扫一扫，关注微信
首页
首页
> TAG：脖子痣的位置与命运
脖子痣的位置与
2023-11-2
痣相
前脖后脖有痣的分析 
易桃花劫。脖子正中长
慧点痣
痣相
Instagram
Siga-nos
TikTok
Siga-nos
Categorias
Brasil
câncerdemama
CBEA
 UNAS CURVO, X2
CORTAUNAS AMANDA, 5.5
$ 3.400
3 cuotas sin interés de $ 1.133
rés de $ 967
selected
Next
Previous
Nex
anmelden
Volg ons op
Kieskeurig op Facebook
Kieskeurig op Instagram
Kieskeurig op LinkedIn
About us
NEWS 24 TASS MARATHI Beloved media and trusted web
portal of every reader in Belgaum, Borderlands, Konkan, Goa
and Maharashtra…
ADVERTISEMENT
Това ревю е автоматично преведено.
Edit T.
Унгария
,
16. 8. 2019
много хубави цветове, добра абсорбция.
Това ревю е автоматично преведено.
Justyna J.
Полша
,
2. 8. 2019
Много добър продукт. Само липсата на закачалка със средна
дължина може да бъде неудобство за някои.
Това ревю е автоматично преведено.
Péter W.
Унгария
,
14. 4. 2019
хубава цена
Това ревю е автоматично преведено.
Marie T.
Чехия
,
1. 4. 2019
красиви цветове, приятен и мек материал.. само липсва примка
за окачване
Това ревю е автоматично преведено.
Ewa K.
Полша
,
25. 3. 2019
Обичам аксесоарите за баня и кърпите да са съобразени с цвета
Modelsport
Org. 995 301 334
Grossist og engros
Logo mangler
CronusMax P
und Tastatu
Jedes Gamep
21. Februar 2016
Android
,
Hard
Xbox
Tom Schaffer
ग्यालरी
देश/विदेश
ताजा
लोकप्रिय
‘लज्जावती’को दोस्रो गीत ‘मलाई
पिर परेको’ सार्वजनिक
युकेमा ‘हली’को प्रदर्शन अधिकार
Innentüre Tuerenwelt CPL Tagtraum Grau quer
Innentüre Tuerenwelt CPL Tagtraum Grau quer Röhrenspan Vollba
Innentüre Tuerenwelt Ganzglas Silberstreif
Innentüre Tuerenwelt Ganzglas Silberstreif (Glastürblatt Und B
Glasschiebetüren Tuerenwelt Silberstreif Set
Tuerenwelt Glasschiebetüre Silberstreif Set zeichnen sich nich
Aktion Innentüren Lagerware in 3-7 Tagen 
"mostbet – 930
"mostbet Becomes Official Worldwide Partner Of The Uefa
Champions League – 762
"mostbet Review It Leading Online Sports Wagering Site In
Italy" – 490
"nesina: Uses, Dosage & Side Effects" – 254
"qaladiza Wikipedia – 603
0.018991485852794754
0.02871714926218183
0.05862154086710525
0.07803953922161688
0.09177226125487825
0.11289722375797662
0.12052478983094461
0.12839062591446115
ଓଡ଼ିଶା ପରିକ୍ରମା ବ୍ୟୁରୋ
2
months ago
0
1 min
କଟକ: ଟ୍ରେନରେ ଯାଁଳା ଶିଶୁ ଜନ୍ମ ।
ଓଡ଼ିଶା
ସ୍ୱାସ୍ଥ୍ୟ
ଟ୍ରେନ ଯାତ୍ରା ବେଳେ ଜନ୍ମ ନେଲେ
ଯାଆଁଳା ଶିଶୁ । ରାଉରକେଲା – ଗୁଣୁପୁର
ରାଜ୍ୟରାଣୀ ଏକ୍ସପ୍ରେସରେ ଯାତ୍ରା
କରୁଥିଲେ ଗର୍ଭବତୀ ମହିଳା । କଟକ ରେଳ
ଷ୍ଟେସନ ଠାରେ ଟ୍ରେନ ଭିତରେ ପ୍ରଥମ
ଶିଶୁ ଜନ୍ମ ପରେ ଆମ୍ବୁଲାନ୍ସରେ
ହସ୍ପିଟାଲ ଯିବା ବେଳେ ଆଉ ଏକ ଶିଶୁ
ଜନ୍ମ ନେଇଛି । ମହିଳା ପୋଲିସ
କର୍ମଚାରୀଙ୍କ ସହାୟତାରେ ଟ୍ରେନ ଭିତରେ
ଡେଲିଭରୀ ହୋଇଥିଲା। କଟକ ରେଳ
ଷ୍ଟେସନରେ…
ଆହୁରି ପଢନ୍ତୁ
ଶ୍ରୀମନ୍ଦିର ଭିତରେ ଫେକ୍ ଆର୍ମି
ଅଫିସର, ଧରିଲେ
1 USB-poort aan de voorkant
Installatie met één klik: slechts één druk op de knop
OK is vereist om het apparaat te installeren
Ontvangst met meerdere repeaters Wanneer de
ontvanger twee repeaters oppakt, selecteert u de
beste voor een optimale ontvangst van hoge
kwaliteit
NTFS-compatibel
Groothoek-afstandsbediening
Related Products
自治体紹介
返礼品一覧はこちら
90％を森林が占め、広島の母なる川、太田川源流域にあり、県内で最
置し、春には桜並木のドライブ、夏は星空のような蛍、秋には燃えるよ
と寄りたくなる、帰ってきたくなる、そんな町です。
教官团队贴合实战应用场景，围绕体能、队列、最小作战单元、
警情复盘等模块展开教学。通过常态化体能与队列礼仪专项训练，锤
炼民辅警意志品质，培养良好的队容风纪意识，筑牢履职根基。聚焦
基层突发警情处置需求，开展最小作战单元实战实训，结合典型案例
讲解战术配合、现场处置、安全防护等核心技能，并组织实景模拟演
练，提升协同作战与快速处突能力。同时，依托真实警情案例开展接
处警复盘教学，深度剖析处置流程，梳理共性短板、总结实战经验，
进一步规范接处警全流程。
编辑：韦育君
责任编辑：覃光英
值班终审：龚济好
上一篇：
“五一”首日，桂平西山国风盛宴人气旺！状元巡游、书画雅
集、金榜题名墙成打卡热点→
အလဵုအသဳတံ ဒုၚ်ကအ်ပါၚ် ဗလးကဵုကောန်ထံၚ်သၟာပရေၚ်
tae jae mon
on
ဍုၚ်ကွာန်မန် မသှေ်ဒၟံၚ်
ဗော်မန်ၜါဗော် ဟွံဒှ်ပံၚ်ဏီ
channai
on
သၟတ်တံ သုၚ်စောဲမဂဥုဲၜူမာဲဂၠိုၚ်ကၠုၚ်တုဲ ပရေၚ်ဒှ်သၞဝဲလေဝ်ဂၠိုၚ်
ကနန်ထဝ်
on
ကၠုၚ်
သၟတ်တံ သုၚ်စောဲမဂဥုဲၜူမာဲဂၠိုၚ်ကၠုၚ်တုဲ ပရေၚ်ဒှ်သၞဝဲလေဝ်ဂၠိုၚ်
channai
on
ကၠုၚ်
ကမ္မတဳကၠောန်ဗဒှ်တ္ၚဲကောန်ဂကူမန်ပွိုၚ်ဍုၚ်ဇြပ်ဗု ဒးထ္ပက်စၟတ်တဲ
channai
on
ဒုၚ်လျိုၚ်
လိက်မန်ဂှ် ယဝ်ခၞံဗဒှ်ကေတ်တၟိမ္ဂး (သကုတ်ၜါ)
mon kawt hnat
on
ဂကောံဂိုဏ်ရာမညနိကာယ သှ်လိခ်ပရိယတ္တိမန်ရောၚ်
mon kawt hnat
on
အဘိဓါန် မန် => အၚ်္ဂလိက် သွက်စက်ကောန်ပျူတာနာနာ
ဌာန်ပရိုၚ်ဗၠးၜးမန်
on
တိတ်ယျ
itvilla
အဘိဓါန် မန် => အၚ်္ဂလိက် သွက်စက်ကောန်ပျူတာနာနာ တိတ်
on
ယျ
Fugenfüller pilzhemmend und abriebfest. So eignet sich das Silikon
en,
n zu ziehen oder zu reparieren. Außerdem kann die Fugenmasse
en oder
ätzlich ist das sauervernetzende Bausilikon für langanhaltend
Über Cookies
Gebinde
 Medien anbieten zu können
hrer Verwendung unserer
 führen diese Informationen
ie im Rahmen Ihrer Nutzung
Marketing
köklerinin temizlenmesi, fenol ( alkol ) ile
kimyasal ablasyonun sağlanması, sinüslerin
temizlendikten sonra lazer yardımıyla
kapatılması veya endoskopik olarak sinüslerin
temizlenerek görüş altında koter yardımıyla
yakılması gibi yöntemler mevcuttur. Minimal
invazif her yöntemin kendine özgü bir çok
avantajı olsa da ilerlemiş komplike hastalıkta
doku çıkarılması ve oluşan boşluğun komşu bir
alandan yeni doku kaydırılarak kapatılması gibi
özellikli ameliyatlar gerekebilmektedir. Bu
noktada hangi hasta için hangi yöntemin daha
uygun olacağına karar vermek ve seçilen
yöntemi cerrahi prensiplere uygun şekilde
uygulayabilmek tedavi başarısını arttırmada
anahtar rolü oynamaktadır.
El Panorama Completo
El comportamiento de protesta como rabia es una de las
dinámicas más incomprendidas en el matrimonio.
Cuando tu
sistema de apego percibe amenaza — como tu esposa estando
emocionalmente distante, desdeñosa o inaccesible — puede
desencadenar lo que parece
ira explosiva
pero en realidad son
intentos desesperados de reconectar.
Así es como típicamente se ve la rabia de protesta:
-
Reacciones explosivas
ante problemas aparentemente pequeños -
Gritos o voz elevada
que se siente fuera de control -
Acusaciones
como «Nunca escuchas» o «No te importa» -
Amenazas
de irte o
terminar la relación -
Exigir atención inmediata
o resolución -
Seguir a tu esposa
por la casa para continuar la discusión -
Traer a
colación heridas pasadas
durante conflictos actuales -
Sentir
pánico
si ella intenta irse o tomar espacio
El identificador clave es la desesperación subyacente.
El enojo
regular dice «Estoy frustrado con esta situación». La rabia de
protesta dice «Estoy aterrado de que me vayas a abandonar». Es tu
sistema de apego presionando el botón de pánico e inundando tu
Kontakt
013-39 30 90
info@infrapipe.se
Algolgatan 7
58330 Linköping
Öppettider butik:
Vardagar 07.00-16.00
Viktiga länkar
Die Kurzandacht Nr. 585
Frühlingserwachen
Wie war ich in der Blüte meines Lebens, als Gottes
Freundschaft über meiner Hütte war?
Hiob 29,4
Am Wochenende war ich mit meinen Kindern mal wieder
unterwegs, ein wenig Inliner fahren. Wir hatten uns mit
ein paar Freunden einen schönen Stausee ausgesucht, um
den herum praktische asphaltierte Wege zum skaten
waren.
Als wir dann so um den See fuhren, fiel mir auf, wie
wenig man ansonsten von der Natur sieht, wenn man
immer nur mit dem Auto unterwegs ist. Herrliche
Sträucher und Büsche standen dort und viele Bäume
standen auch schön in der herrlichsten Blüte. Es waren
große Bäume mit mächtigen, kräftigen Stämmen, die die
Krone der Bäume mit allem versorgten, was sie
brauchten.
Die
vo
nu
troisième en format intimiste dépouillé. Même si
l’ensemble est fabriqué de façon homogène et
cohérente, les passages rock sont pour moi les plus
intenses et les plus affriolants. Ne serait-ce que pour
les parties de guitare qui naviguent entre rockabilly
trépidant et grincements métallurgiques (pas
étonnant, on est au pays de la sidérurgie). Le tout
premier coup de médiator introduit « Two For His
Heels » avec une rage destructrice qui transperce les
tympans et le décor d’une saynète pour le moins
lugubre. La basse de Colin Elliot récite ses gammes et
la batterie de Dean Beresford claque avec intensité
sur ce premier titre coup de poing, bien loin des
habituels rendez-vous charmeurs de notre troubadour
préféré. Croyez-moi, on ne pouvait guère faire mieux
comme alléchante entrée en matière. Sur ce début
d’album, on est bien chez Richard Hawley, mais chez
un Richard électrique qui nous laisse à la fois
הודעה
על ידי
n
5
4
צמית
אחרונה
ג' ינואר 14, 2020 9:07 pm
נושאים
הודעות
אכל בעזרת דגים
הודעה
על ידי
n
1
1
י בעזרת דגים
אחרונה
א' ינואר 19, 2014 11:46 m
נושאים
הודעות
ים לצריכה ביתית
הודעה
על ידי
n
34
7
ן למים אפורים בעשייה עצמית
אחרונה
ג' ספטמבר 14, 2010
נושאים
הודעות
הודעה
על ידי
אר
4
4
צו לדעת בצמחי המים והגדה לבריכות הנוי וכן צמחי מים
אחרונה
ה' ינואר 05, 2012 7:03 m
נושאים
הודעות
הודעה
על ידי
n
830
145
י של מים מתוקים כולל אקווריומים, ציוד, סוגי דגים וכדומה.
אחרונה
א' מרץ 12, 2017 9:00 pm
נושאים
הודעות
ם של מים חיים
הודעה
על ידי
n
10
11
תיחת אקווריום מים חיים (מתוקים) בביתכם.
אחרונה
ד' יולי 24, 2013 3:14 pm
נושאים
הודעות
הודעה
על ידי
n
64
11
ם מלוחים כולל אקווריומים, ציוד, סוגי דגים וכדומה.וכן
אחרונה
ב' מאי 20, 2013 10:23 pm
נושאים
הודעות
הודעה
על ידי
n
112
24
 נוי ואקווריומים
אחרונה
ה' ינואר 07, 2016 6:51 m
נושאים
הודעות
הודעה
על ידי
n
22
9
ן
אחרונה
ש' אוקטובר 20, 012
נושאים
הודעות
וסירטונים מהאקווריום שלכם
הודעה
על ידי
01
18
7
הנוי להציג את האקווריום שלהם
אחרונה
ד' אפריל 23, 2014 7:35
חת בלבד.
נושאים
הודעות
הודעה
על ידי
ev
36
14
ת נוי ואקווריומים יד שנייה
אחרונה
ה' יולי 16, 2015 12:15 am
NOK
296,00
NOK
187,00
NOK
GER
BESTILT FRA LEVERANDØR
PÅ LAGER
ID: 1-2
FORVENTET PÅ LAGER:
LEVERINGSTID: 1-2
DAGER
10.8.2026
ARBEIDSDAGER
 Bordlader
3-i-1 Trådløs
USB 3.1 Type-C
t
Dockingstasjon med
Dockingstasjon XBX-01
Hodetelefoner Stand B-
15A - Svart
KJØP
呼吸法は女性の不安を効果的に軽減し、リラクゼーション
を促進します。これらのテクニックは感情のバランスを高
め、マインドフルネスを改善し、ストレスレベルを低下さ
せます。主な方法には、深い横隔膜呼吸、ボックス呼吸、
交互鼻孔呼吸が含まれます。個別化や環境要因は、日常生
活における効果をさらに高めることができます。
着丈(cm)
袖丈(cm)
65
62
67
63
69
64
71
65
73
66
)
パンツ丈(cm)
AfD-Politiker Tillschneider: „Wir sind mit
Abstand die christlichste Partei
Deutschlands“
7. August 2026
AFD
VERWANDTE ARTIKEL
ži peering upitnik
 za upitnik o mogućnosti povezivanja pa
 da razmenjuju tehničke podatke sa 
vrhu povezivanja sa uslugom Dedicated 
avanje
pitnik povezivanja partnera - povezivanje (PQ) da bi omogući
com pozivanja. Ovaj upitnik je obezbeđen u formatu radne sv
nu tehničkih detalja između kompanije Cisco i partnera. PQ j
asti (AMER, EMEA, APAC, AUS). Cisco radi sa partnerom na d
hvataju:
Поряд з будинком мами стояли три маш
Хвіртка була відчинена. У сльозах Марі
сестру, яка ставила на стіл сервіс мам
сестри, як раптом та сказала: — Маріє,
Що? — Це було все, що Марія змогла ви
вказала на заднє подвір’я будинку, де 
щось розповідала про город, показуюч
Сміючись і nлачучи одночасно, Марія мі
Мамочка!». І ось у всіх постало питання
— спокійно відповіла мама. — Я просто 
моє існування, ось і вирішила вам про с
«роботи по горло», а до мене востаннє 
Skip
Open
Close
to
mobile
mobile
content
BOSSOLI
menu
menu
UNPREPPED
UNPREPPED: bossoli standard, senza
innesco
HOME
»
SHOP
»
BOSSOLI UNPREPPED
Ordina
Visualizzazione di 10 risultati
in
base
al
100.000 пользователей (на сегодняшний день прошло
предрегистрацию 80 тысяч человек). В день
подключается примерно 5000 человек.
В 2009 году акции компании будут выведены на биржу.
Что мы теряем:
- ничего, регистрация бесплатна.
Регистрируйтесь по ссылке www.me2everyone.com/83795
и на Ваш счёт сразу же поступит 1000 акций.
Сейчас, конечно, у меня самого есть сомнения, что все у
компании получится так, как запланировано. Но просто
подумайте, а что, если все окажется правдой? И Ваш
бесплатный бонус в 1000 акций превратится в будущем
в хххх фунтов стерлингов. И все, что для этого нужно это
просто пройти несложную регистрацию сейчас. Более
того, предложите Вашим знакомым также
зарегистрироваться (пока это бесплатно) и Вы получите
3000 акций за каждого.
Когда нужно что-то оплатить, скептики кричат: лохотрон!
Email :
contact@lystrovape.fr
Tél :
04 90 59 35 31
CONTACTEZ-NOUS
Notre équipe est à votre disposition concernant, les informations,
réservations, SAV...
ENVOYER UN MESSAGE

————

* _WHAT THE EXERCISE ASKS_: Out of the listing above, reproduce exactly the lines from the one with "por la casa" up to and including the one with "wenig man ansonsten".

* _TASK ANSWER_:
por la casa para continuar la discusión -
Traer a
colación heridas pasadas
durante conflictos actuales -
Sentir
pánico
si ella intenta irse o tomar espacio
El identificador clave es la desesperación subyacente.
El enojo
regular dice «Estoy frustrado con esta situación». La rabia de
protesta dice «Estoy aterrado de que me vayas a abandonar». Es tu
sistema de apego presionando el botón de pánico e inundando tu
Kontakt
013-39 30 90
info@infrapipe.se
Algolgatan 7
58330 Linköping
Öppettider butik:
Vardagar 07.00-16.00
Viktiga länkar
Die Kurzandacht Nr. 585
Frühlingserwachen
Wie war ich in der Blüte meines Lebens, als Gottes
Freundschaft über meiner Hütte war?
Hiob 29,4
Am Wochenende war ich mit meinen Kindern mal wieder
unterwegs, ein wenig Inliner fahren. Wir hatten uns mit
ein paar Freunden einen schönen Stausee ausgesucht, um
den herum praktische asphaltierte Wege zum skaten
waren.
Als wir dann so um den See fuhren, fiel mir auf, wie
wenig man ansonsten von der Natur sieht, wenn man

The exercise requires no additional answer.